We're figuring out the dream life

We spend hours, Marie and I, in between screaming child wake ups and panicked revision sessions, discussing what the hell we're going to do with these three bonkers kids, our careers and the future as a whole.

Like ruminating giraffes we chew the same discussions over and over, batting back and forth different ideas and preposterous proposals, arguing for and against each of the possible suggestions we devise in our our deliriously overtired minds, trying to figure out what's affordable, what's feasible, and most importantly - what's the right thing for the young, expensive loud things we've allowed to live with us?

So far it looks something like this:

  • Educate on the go - travelling, visiting places and generally seeing the world - worldschooling is a lovely term for it - anything but a conventional classroom.
There's nothing quite like learning physics in a canoe.
  • Use our house as a base, but spend as little time as possible in it - ideally we'd be out and about exploring and discovering as much as possible as a family
  • This may or may not involving renting or buying a motorhome, but again - to be decided
  • Flexible work - If you know a doctor who works in the NHS you'll have no doubt heard how inflexible the rota systems are, and how little control you have over your time, especially as a trainee.
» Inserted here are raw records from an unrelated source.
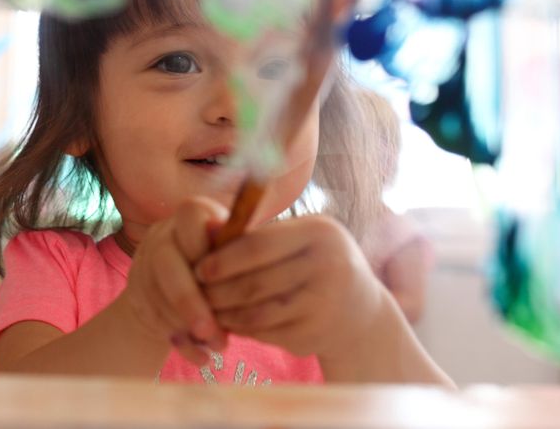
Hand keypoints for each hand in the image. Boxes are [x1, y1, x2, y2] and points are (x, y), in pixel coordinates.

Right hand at [120, 198, 228, 365]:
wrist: (184, 291)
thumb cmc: (223, 270)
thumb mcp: (233, 254)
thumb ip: (239, 252)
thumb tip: (251, 251)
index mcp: (191, 215)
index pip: (190, 215)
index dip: (204, 247)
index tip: (224, 279)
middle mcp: (162, 234)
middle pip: (166, 263)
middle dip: (190, 302)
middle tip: (214, 332)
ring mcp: (144, 263)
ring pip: (156, 295)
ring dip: (187, 326)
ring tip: (217, 346)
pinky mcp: (135, 294)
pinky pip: (151, 319)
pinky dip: (180, 343)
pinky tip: (201, 356)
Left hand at [196, 212, 384, 360]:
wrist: (361, 311)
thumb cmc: (316, 265)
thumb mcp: (298, 241)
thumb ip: (256, 236)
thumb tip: (205, 227)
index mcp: (320, 232)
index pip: (259, 245)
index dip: (223, 258)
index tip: (199, 267)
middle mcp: (328, 265)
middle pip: (255, 282)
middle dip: (218, 291)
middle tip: (197, 293)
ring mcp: (324, 303)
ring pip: (257, 312)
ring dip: (226, 313)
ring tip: (207, 310)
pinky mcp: (317, 333)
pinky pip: (267, 332)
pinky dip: (243, 330)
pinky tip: (230, 324)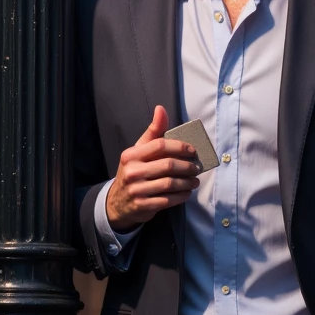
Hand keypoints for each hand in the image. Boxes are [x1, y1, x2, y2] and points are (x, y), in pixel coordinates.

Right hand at [106, 105, 200, 230]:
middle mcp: (132, 172)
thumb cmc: (133, 172)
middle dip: (187, 166)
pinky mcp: (143, 205)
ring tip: (195, 180)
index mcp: (131, 155)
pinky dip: (182, 196)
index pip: (160, 145)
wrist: (117, 203)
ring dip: (187, 182)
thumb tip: (161, 109)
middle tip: (196, 167)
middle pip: (168, 165)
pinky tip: (187, 192)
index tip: (192, 151)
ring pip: (170, 184)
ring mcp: (137, 190)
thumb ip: (152, 132)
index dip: (180, 146)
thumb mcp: (138, 151)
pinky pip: (168, 200)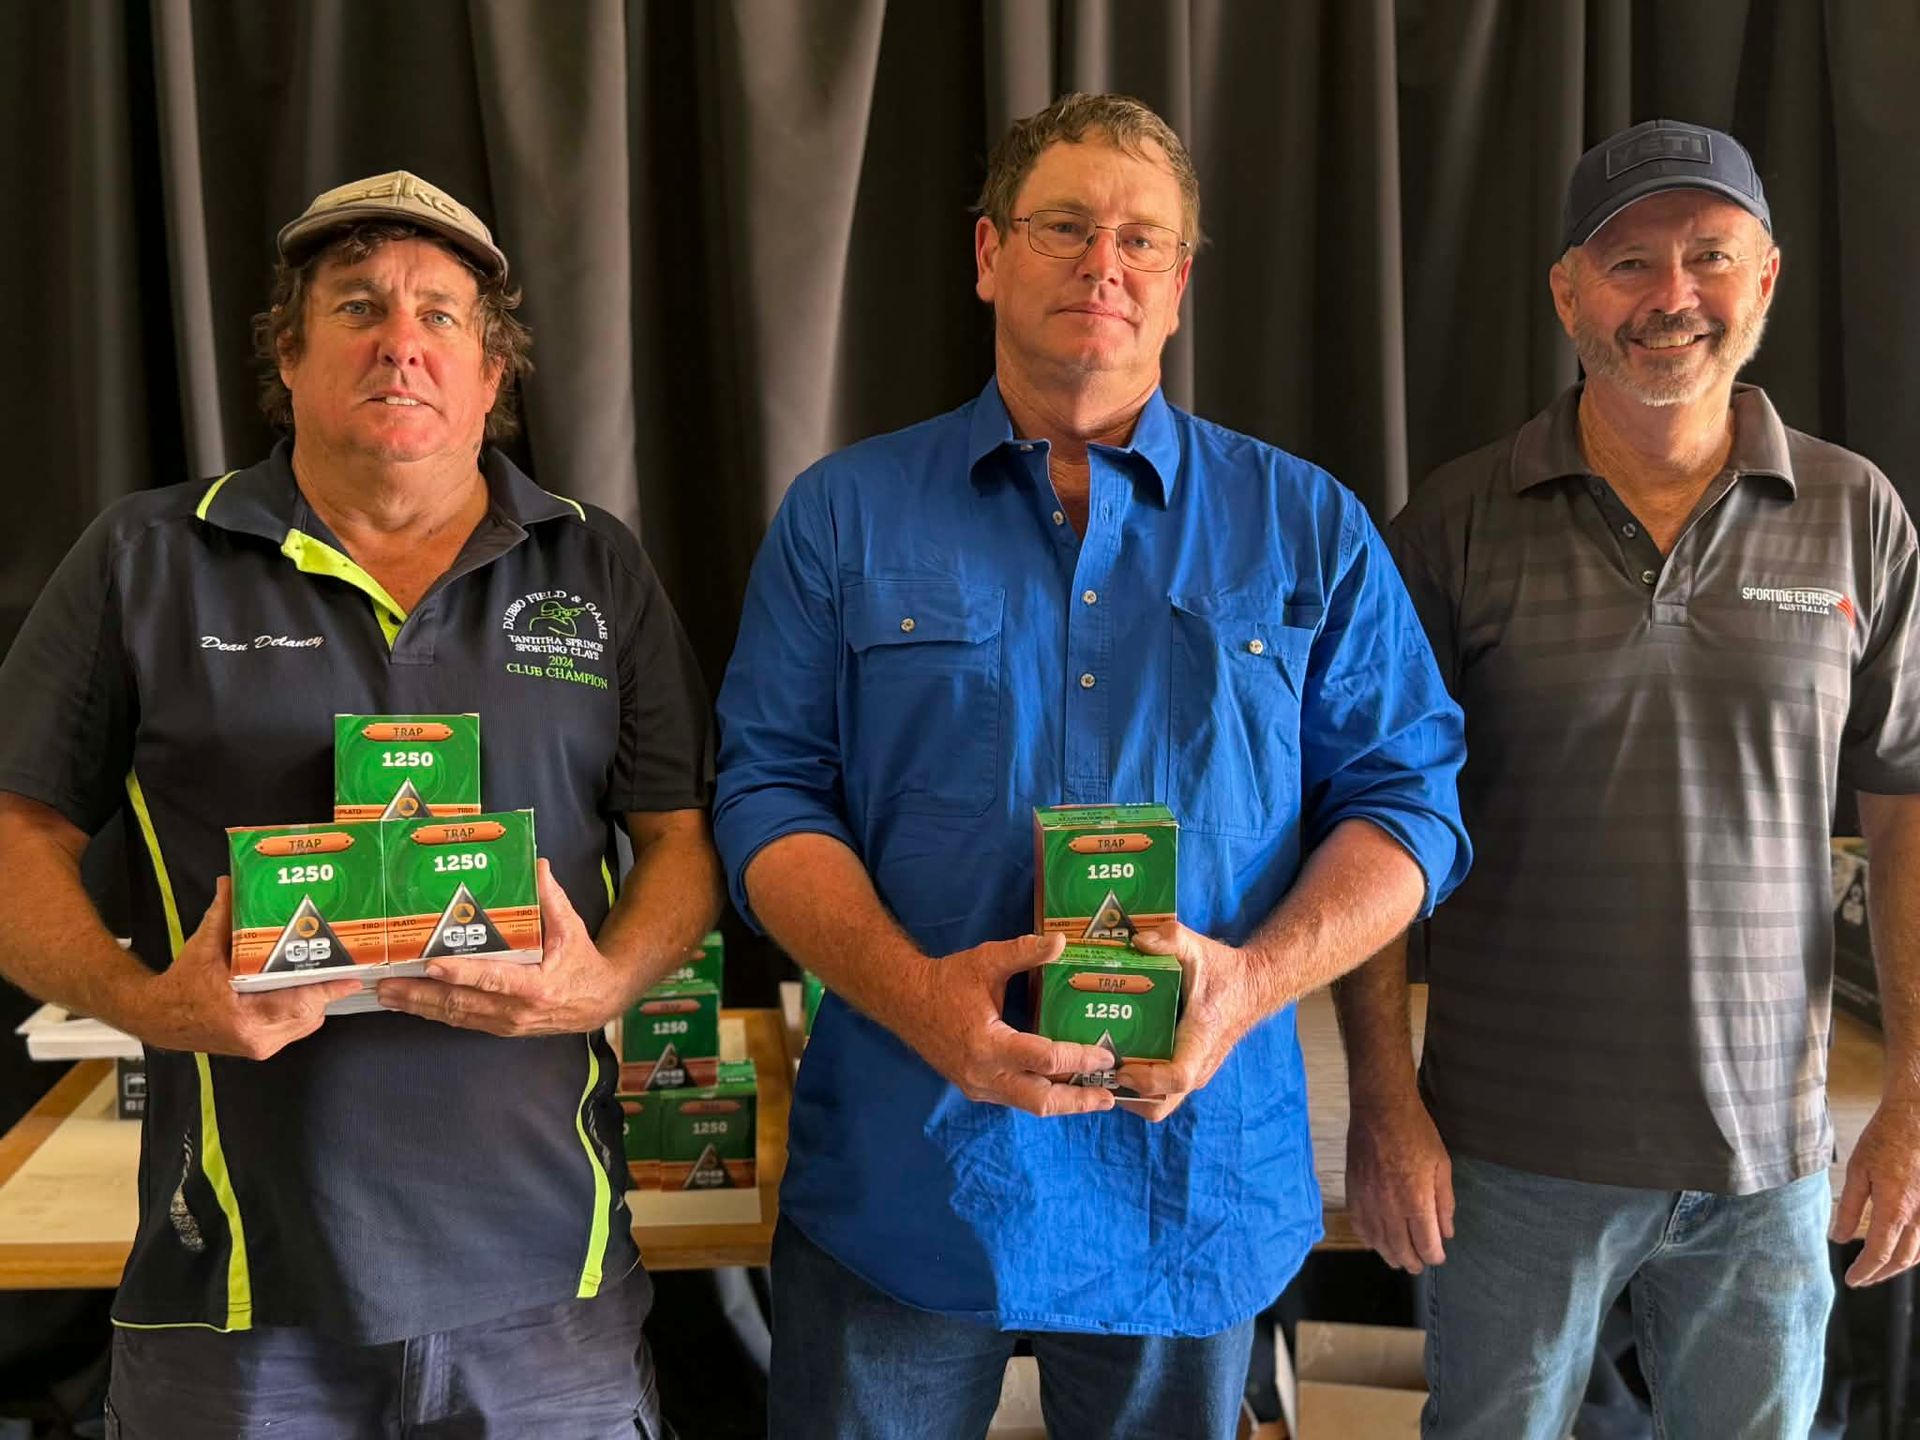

The way to gain extra freedom is to step out of training altogether, and work as a locum (the medical equivalent of a supply teacher). This has the benefit of flexibility, and better per-hour pay, but the downside of insecurity, with no guarantee of a fixed income, and also not progressing towards becoming a consultant
  • Earning online - This is a personal mission - it's entirely possible to earn a very decent living from a laptop, and this of course, can be done anywhere in the world. If I can get to the point where I'm earning enough to cover expenses through online writing and building teaching resources for other doctors and homeschooling families, then that would be a dream come true

So what are we doing now?

I finish my current training job in February 2024, after which I'm going to step down and take up a life of locuming, to add as much flexibility into our job as possible. To give you an idea of how ridiculously bad the pay is - I'm currently working 48 hours a week and earning less than if I did just six 12 hour shifts per month as a locum. Bonkers.

Marie is going to be taking a year out of training after she finishes her next block in August.

Then we're spending the next year trying to create a stable but flexible home-slash-world-eductating infrastructure upon which to build our dream family life.

And instead of trying to write beautiful crafted articles, I'm going to focus on raw, unfiltered updates to give you an idea of what it's really like homeschooling three gifted and very, very demanding children.

Please feel free to come along for the ride.